WORK ORDER: Extend the list of interesting facts about English below by writing more entries after its last one, "The shortest complete sentence in English is the following. “I am.”"

PAGE EXCERPT:

HomeScholarsCommunication Arts I : Interesting Facts about English
Communication Arts I : Interesting Facts about English
June 18, 2018
Interesting Facts about English
in no particular order…
The most common letter in English is “e”.
The most common vowel in English is “e”, followed by “a”.
The most common consonant in English is “r”, followed by “t”.
Every syllable in English must have a vowel (sound). Not all syllables have consonants.
Only two English words in current use end in “-gry”. They are “angry” and “hungry”.
The word “bookkeeper” (along with its associate “bookkeeping”) is the only unhyphenated English word with three consecutive double letters. Other such words, like “sweet-toothed”, require a hyphen to be readily readable.
The word “triskaidekaphobia” means “extreme fear of the number 13”. This superstition is related to “paraskevidekatriaphobia”, which means “fear of Friday the 13th”.
More English words begin with the letter “s” than with any other letter.
The word “uncopyrightable” is the longest English word in normal use that contains no letter more than once.
A sentence that contains all 26 letters of the alphabet is called a “pangram”.
The following sentence contains all 26 letters of the alphabet: “The quick brown fox jumps over the lazy dog.” This sentence is often used to test typewriters or keyboards.
The only word in English that ends with the letters “-mt” is “dreamt” (which is a variant spelling of “dreamed”) – as well of course as “undreamt” 🙂
A word formed by joining together parts of existing words is called a “blend” (or, less commonly, a “portmanteau word”). Many new words enter the English language in this way. Examples are “brunch” (breakfast + lunch); “motel” (motorcar + hotel); and “guesstimate” (guess + estimate). Note that blends are not the same as compounds or compound nouns, which form when two whole words join together, for example: website, blackboard, darkroom.
The word “alphabet” comes from the first two letters of the Greek alphabet: alpha, bēta.
The dot over the letter “i” and the letter “j” is called a “superscript dot”.
In normal usage, the # symbol has several names, for example: hash, pound sign, number sign.
In English, the @ symbol is usually called “the at sign” or “the at symbol”.
If we place a comma before the word “and” at the end of a list, this is known as an “Oxford comma” or a “serial comma”. For example: “I drink coffee, tea, and wine.”
Some words exist only in plural form, for example: glasses (spectacles), binoculars, scissors, shears, tongs, gallows, trousers, jeans, pants, pyjamas (but note that clothing words often become singular when we use them as modifiers, as in “trouser pocket”).
The shortest complete sentence in English is the following. “I am.”

[Stored data]
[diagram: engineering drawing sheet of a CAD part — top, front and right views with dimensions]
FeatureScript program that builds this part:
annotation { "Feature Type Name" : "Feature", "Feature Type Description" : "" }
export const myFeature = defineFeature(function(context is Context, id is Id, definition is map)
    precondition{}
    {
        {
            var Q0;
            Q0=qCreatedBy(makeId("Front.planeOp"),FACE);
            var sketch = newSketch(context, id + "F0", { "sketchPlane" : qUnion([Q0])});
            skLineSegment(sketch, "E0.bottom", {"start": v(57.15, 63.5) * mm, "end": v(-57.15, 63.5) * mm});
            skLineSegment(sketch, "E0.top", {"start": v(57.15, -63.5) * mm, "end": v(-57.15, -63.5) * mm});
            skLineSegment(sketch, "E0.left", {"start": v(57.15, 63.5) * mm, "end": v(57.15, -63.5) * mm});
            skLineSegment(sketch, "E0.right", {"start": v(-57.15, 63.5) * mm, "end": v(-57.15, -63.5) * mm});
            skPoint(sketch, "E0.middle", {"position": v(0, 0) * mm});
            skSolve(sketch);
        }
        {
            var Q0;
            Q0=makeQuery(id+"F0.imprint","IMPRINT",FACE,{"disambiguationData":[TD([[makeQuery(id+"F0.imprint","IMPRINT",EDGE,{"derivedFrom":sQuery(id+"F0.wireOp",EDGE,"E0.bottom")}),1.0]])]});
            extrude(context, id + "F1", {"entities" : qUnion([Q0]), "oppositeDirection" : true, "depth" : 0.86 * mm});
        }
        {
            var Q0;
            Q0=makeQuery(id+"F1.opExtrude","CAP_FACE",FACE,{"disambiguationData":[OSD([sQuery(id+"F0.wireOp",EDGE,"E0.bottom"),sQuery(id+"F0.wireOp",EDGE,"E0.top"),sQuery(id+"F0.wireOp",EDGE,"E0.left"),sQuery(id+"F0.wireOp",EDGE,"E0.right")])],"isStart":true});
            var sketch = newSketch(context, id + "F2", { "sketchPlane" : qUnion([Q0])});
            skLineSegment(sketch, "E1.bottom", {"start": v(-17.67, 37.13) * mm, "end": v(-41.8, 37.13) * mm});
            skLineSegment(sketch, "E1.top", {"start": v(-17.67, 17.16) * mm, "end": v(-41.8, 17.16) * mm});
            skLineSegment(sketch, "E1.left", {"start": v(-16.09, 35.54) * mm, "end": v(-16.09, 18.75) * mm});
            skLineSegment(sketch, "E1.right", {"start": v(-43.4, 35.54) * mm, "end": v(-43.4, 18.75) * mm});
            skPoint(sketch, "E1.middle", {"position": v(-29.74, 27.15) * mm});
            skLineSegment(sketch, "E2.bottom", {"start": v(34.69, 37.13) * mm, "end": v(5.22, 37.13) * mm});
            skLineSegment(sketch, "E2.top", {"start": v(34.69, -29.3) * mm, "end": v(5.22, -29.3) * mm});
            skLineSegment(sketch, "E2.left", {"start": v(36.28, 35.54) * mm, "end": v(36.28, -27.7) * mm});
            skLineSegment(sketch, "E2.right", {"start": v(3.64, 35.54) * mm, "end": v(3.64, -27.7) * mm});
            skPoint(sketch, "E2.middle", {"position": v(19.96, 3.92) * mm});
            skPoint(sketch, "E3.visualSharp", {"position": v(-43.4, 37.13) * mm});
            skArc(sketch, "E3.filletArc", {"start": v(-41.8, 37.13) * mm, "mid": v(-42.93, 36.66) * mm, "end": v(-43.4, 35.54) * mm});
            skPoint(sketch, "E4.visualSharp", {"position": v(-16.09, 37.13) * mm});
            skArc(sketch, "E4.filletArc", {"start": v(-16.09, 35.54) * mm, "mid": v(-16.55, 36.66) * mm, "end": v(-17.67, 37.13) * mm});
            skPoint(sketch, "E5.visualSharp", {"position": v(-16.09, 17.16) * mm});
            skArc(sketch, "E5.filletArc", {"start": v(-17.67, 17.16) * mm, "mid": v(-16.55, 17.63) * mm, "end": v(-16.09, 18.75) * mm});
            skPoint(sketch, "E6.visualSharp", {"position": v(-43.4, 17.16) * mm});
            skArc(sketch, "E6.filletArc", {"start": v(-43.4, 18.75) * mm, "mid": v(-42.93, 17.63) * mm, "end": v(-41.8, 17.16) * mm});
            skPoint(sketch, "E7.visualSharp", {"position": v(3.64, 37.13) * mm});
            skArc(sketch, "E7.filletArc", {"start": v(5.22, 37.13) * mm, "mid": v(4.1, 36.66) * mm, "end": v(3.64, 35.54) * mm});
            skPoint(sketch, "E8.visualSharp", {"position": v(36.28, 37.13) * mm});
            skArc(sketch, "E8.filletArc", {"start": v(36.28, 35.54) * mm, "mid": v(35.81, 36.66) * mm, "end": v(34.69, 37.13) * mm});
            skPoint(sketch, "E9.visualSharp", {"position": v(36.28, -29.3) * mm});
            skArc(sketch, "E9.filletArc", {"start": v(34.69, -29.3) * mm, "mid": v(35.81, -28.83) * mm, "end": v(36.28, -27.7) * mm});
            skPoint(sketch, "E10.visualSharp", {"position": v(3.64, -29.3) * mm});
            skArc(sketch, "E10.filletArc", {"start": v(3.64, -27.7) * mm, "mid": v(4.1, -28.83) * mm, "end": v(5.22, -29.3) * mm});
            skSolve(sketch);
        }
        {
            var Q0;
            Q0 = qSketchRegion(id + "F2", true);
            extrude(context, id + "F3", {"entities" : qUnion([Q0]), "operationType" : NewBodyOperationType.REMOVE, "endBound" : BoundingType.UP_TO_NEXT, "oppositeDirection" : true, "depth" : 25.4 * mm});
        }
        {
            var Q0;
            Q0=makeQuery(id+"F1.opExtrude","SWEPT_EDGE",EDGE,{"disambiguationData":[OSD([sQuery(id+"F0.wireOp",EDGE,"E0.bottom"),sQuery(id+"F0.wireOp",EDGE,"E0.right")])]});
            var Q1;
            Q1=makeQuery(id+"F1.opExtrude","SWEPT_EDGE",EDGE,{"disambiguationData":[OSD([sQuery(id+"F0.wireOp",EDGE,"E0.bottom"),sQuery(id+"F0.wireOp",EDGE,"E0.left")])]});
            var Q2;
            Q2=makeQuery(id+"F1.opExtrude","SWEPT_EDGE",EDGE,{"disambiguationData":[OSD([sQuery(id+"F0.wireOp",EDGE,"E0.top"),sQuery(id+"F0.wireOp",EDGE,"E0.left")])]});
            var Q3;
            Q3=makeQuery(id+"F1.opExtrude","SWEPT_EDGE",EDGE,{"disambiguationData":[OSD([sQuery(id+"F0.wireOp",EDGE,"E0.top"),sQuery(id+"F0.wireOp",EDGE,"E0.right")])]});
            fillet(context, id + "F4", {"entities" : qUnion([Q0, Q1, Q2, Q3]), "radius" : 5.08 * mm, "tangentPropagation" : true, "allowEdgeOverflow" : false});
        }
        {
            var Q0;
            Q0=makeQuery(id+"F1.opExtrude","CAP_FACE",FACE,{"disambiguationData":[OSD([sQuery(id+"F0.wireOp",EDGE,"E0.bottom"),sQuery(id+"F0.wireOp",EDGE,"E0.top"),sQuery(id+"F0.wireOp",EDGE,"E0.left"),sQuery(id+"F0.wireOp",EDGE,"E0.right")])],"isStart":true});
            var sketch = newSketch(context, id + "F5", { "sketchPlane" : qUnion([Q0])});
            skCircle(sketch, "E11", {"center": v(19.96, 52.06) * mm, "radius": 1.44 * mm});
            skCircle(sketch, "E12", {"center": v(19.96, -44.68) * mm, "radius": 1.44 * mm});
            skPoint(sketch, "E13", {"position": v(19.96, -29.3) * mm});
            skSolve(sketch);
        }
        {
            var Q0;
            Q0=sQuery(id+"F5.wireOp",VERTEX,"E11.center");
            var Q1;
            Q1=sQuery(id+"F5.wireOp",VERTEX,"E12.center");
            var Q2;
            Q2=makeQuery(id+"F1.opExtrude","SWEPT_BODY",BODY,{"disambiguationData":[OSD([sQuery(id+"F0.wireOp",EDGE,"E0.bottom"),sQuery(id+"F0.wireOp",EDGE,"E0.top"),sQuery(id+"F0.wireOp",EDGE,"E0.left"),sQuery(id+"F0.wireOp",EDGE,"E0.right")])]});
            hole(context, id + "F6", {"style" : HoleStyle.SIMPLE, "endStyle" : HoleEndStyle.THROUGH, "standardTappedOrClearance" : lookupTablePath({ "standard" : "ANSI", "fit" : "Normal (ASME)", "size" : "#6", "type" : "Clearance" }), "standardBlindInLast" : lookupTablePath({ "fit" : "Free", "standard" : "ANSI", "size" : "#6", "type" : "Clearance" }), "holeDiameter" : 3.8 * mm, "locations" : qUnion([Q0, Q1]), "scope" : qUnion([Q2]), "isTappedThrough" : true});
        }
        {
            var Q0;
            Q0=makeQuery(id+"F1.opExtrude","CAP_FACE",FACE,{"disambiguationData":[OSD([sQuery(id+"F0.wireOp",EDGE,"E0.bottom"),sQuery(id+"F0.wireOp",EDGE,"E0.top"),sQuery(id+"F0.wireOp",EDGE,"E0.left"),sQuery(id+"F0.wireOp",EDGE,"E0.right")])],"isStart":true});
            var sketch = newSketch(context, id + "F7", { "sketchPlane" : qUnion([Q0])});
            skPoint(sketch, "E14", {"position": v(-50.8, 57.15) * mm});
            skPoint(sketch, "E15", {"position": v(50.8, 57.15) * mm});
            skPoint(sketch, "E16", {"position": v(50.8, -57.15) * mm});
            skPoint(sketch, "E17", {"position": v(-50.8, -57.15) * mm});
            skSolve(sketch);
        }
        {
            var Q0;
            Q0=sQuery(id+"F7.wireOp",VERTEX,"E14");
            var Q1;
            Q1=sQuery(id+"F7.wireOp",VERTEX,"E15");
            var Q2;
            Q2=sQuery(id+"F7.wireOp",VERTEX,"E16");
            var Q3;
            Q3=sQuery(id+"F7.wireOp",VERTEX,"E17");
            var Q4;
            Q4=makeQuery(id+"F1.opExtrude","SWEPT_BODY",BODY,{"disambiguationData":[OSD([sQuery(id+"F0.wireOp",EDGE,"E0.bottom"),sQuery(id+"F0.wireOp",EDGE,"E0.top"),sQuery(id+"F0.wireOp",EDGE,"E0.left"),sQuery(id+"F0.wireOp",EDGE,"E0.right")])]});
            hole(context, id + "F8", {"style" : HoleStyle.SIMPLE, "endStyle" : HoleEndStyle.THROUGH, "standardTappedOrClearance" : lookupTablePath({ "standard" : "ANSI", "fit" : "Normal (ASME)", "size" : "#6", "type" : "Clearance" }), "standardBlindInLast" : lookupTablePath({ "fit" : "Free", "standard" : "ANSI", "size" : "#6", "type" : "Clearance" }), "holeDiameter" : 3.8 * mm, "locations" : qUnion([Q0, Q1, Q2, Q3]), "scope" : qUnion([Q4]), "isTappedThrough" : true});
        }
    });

RESULT OF THIS EXERCISE:
The word “Checkmate” in chess comes from the Persian phrase “Shah Mat” meaning “the king is helpless”.
We pronounce the combination “ough” in 9 different ways, as in the following sentence which contains them all: “A rough-coated, dough-faced, thoughtful ploughman strode through the streets of Scarborough; after falling into a slough, he coughed and hiccoughed.”
The longest English word without a true vowel (a, e, i, o or u) is “rhythm”.
The only planet not named after a god is our own, Earth. The others are, in order from the Sun, Mercury, Venus, [Earth,] Mars, Jupiter, Saturn, Uranus, Neptune.
There are only 4 English words in common use ending in “-dous”: hazardous, horrendous, stupendous, and tremendous.
We can find 10 words in the 7-letter word “therein” without rearranging any of its letters: the, there, he, in, rein, her, here, ere, therein, herein.
The “QWERTY keyboard” gains its name from the fact that its first 6 letter keys are Q, W, E, R, T and Y. On early typewriters the keys were arranged in such a way as to minimize the clashing of the mechanical rods that carried the letters.
The following sentence contains seven identical words in a row and still makes sense. “It is true for all that that that that that that that refers to is not the same that that that that refers to.”(= It is true for all that, that that “that” which that “that” refers to is not the same “that” which that “that” refers to.
A sentence with a similar pattern, which may help to unravel the above, is: It is true, despite everything you say, that this word which this word refers to is not the
same word which this word refers to. Or, if you insist on being really correct: It is true, despite everything you say, that this word to which this word refers is not the same word to which this word refers.